Groundwater depletion has been most severe in the purple areas
indicated on these maps of (A) the High Plains and (B) California's
Central Valley. These heavily affected areas are concentrated in parts
of the Texas Panhandle, western Kansas, and the Tulare Basin in
California's Central Valley. Changes in groundwater levels in (A) are
adapted from a 2009 report by the US Geological Survey and in (B) from a
1989 report by the USGS. (Credit: US Geological Survey)
The nation's food supply may be vulnerable to rapid groundwater
depletion from irrigated agriculture, according to a new study by
researchers at The University of Texas at Austin and elsewhere.
The study, which appears in the journal Proceedings of the National Academy of Sciences,
paints the highest resolution picture yet of how groundwater depletion
varies across space and time in California's Central Valley and the High
Plains of the central U.S. Researchers hope this information will
enable more sustainable use of water in these areas, although they think
irrigated agriculture may be unsustainable in some parts.
"We're already seeing changes in both areas," said Bridget Scanlon,
senior research scientist at The University of Texas at Austin's Bureau
of Economic Geology and lead author of the study. "We're seeing
decreases in rural populations in the High Plains.
Increasing
urbanization is replacing farms in the Central Valley. And during
droughts some farmers are forced to fallow their land. These trends will
only accelerate as water scarcity issues become more severe."
Three results of the new study are particularly striking: First,
during the most recent drought in California's Central Valley, from 2006
to 2009, farmers in the south depleted enough groundwater to fill the
nation's largest human-made reservoir, Lake Mead near Las Vegas -- a
level of groundwater depletion that is unsustainable at current recharge
rates.
Second, a third of the groundwater depletion in the High Plains
occurs in just 4% of the land area. And third, the researchers project
that if current trends continue some parts of the southern High Plains
that currently support irrigated agriculture, mostly in the Texas
Panhandle and western Kansas, will be unable to do so within a few
decades.
California's Central Valley is sometimes called the nation's "fruit
and vegetable basket." The High Plains, which run from northwest Texas
to southern Wyoming and South Dakota, are sometimes called the country's
"grain basket." Combined, these two regions produced agricultural
products worth $56 billion in 2007, accounting for much of the nation's
food production. They also account for half of all groundwater depletion
in the U.S., mainly as a result of irrigating crops.

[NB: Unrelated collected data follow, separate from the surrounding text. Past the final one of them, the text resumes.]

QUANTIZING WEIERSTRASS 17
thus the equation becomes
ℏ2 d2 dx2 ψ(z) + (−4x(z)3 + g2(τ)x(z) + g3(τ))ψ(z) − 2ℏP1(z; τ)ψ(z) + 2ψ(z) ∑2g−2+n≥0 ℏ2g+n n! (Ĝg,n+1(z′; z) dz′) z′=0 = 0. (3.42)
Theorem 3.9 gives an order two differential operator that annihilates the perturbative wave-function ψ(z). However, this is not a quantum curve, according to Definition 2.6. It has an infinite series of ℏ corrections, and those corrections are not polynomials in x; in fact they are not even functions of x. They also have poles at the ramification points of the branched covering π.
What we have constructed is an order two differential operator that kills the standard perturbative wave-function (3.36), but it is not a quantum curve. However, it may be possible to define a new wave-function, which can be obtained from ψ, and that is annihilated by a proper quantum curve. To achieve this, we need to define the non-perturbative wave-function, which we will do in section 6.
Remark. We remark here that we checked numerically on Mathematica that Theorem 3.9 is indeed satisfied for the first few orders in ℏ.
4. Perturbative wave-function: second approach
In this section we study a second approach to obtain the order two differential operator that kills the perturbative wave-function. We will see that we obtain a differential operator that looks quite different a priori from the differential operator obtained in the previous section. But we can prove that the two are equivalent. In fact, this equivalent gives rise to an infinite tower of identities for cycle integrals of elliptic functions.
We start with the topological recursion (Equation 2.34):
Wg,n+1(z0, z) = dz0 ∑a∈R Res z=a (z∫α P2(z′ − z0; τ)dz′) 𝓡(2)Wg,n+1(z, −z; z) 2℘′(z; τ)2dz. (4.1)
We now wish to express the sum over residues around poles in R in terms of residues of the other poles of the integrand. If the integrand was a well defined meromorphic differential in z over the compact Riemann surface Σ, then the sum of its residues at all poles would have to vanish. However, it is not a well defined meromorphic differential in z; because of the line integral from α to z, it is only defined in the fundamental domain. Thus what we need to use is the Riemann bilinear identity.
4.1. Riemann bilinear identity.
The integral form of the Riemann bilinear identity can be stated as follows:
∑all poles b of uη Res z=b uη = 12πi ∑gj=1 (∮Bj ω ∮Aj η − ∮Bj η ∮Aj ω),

In the early 20th century, farmers in California's Central Valley
began pumping groundwater to irrigate their crops. Over time,
groundwater levels dropped as much as 400 feet in some places. From the
1930s to '70s, state and federal agencies built a system of dams,
reservoirs and canals to transfer water from the relatively water-rich
north to the very dry south. Since then, groundwater levels in some
areas have risen as much as 300 feet. In the High Plains, farmers first
began large-scale pumping of groundwater for crop irrigation in the
1930s and '40s; but irrigation greatly expanded in response to the 1950s
drought. Since then, groundwater levels there have steadily declined,
in some places more than 150 feet.
Scanlon and her colleagues at the U.S. Geological Survey and the
Université de Rennes in France used water level records from thousands
of wells, data from NASA's GRACE satellites, and computer models to
study groundwater depletion in the two regions.

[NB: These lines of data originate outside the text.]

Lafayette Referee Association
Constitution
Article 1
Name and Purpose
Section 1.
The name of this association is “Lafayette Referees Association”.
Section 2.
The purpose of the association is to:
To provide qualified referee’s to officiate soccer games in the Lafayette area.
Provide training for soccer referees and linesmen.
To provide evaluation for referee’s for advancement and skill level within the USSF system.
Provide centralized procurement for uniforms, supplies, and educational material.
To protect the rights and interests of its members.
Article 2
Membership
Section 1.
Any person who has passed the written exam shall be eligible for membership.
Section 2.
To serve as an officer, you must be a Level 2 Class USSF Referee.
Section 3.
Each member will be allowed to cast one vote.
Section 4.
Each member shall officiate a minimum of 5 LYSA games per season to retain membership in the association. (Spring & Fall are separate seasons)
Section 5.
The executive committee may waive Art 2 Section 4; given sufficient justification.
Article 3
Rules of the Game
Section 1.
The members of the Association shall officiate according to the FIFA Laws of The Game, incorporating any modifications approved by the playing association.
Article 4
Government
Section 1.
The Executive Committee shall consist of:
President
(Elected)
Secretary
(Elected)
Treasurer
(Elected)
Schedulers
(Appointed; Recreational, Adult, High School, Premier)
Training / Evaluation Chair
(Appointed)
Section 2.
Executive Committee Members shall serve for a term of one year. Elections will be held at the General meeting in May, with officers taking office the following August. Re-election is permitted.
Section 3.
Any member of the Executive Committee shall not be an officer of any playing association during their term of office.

GRACE satellites monitor changes in Earth's gravity field which are
controlled primarily by variations in water storage. Byron Tapley,
director of the university's Center for Space Research, led the
development of the GRACE satellites, which recently celebrated their
10th anniversary.
Scanlon and her colleagues suggested several ways to make irrigated
agriculture in the Central Valley more sustainable: Replace flood
irrigation systems (used on about half of crops) with more efficient
sprinkle and drip systems and expand the practice of groundwater banking
-- storing excess surface water in times of plenty in the same natural
aquifers that supply groundwater for irrigation. Groundwater banks
currently store 2 to 3 cubic kilometers of water in California, similar
to or greater than storage capacities of many of the large surface water
reservoirs in the state. Groundwater banks provide a valuable approach
for evening out water supplies during climate extremes ranging from
droughts to floods.
For various reasons, Scanlon and other experts don't think these or
other engineering approaches will solve the problem in the High Plains.
When groundwater levels drop too low to support irrigated farming in
some areas, farmers there will be forced to switch from irrigated crops
such as corn to non-irrigated crops such as sorghum, or to rangeland.
The transition could be economically challenging because non-irrigated
crops generate about half the yield of irrigated crops and are far more
vulnerable to droughts.
"Basically irrigated agriculture in much of the southern High Plains is unsustainable," said Scanlon.